### TO DO
Give the entries again, exactly as they stand.

### RECORDS PROVIDED
※

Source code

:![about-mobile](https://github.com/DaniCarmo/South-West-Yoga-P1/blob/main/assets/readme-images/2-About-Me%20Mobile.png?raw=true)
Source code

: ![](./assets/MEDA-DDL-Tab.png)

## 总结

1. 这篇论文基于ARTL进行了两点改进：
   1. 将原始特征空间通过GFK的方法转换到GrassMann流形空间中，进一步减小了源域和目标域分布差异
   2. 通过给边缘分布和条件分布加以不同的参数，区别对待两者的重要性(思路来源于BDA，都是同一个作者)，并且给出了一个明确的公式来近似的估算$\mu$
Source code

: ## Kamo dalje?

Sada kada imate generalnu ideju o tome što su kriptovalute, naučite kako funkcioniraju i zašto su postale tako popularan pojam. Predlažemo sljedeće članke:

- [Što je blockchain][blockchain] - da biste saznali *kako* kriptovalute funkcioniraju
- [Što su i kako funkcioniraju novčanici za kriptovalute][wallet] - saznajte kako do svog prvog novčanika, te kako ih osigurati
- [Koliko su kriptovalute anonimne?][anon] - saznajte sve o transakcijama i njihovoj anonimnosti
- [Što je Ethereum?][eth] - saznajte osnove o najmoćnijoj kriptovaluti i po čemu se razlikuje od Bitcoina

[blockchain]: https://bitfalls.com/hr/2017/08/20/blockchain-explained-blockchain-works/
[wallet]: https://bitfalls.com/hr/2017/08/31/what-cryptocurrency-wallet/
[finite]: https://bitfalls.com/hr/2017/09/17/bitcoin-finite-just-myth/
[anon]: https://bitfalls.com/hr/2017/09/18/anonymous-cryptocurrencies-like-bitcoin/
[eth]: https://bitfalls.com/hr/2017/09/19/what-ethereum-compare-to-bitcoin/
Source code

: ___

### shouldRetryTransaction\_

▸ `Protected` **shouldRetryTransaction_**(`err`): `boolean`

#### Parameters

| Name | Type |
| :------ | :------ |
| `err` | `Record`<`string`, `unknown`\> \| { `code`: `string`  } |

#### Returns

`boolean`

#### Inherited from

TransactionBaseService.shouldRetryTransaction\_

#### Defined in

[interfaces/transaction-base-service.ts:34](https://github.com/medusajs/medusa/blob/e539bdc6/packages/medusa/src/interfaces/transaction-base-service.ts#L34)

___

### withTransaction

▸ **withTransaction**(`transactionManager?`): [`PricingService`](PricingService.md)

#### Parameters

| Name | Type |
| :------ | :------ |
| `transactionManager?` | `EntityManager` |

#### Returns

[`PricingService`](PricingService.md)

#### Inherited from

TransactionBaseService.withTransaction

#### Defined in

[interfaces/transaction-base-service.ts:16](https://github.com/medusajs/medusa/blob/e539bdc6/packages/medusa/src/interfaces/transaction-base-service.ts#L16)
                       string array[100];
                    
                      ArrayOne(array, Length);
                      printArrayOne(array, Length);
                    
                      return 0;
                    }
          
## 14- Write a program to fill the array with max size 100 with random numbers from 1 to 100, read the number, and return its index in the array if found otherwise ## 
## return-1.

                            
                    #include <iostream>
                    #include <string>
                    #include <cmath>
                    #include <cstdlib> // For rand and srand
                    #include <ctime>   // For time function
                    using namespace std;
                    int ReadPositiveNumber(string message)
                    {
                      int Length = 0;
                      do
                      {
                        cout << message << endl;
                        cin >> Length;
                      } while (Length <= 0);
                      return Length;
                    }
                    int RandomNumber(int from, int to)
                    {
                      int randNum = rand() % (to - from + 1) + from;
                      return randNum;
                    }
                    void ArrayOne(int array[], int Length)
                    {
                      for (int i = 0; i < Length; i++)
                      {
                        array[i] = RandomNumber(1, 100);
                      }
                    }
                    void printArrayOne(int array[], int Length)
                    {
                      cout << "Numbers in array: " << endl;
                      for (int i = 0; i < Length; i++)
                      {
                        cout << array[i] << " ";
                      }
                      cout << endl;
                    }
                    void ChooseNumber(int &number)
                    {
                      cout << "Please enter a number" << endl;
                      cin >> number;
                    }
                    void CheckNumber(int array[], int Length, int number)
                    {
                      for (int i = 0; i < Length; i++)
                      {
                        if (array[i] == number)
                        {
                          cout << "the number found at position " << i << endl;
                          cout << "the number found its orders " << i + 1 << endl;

※

### WRITTEN ANSWER
Source code

:![about-mobile](https://github.com/DaniCarmo/South-West-Yoga-P1/blob/main/assets/readme-images/2-About-Me%20Mobile.png?raw=true)
Source code

: ![](./assets/MEDA-DDL-Tab.png)

## 总结

1. 这篇论文基于ARTL进行了两点改进：
   1. 将原始特征空间通过GFK的方法转换到GrassMann流形空间中，进一步减小了源域和目标域分布差异
   2. 通过给边缘分布和条件分布加以不同的参数，区别对待两者的重要性(思路来源于BDA，都是同一个作者)，并且给出了一个明确的公式来近似的估算$\mu$
Source code

: ## Kamo dalje?

Sada kada imate generalnu ideju o tome što su kriptovalute, naučite kako funkcioniraju i zašto su postale tako popularan pojam. Predlažemo sljedeće članke:

- [Što je blockchain][blockchain] - da biste saznali *kako* kriptovalute funkcioniraju
- [Što su i kako funkcioniraju novčanici za kriptovalute][wallet] - saznajte kako do svog prvog novčanika, te kako ih osigurati
- [Koliko su kriptovalute anonimne?][anon] - saznajte sve o transakcijama i njihovoj anonimnosti
- [Što je Ethereum?][eth] - saznajte osnove o najmoćnijoj kriptovaluti i po čemu se razlikuje od Bitcoina

[blockchain]: https://bitfalls.com/hr/2017/08/20/blockchain-explained-blockchain-works/
[wallet]: https://bitfalls.com/hr/2017/08/31/what-cryptocurrency-wallet/
[finite]: https://bitfalls.com/hr/2017/09/17/bitcoin-finite-just-myth/
[anon]: https://bitfalls.com/hr/2017/09/18/anonymous-cryptocurrencies-like-bitcoin/
[eth]: https://bitfalls.com/hr/2017/09/19/what-ethereum-compare-to-bitcoin/
Source code

: ___

### shouldRetryTransaction\_

▸ `Protected` **shouldRetryTransaction_**(`err`): `boolean`

#### Parameters

| Name | Type |
| :------ | :------ |
| `err` | `Record`<`string`, `unknown`\> \| { `code`: `string`  } |

#### Returns

`boolean`

#### Inherited from

TransactionBaseService.shouldRetryTransaction\_

#### Defined in

[interfaces/transaction-base-service.ts:34](https://github.com/medusajs/medusa/blob/e539bdc6/packages/medusa/src/interfaces/transaction-base-service.ts#L34)

___

### withTransaction

▸ **withTransaction**(`transactionManager?`): [`PricingService`](PricingService.md)

#### Parameters

| Name | Type |
| :------ | :------ |
| `transactionManager?` | `EntityManager` |

#### Returns

[`PricingService`](PricingService.md)

#### Inherited from

TransactionBaseService.withTransaction

#### Defined in

[interfaces/transaction-base-service.ts:16](https://github.com/medusajs/medusa/blob/e539bdc6/packages/medusa/src/interfaces/transaction-base-service.ts#L16)
                       string array[100];
                    
                      ArrayOne(array, Length);
                      printArrayOne(array, Length);
                    
                      return 0;
                    }
          
## 14- Write a program to fill the array with max size 100 with random numbers from 1 to 100, read the number, and return its index in the array if found otherwise ## 
## return-1.

                            
                    #include <iostream>
                    #include <string>
                    #include <cmath>
                    #include <cstdlib> // For rand and srand
                    #include <ctime>   // For time function
                    using namespace std;
                    int ReadPositiveNumber(string message)
                    {
                      int Length = 0;
                      do
                      {
                        cout << message << endl;
                        cin >> Length;
                      } while (Length <= 0);
                      return Length;
                    }
                    int RandomNumber(int from, int to)
                    {
                      int randNum = rand() % (to - from + 1) + from;
                      return randNum;
                    }
                    void ArrayOne(int array[], int Length)
                    {
                      for (int i = 0; i < Length; i++)
                      {
                        array[i] = RandomNumber(1, 100);
                      }
                    }
                    void printArrayOne(int array[], int Length)
                    {
                      cout << "Numbers in array: " << endl;
                      for (int i = 0; i < Length; i++)
                      {
                        cout << array[i] << " ";
                      }
                      cout << endl;
                    }
                    void ChooseNumber(int &number)
                    {
                      cout << "Please enter a number" << endl;
                      cin >> number;
                    }
                    void CheckNumber(int array[], int Length, int number)
                    {
                      for (int i = 0; i < Length; i++)
                      {
                        if (array[i] == number)
                        {
                          cout << "the number found at position " << i << endl;
                          cout << "the number found its orders " << i + 1 << endl;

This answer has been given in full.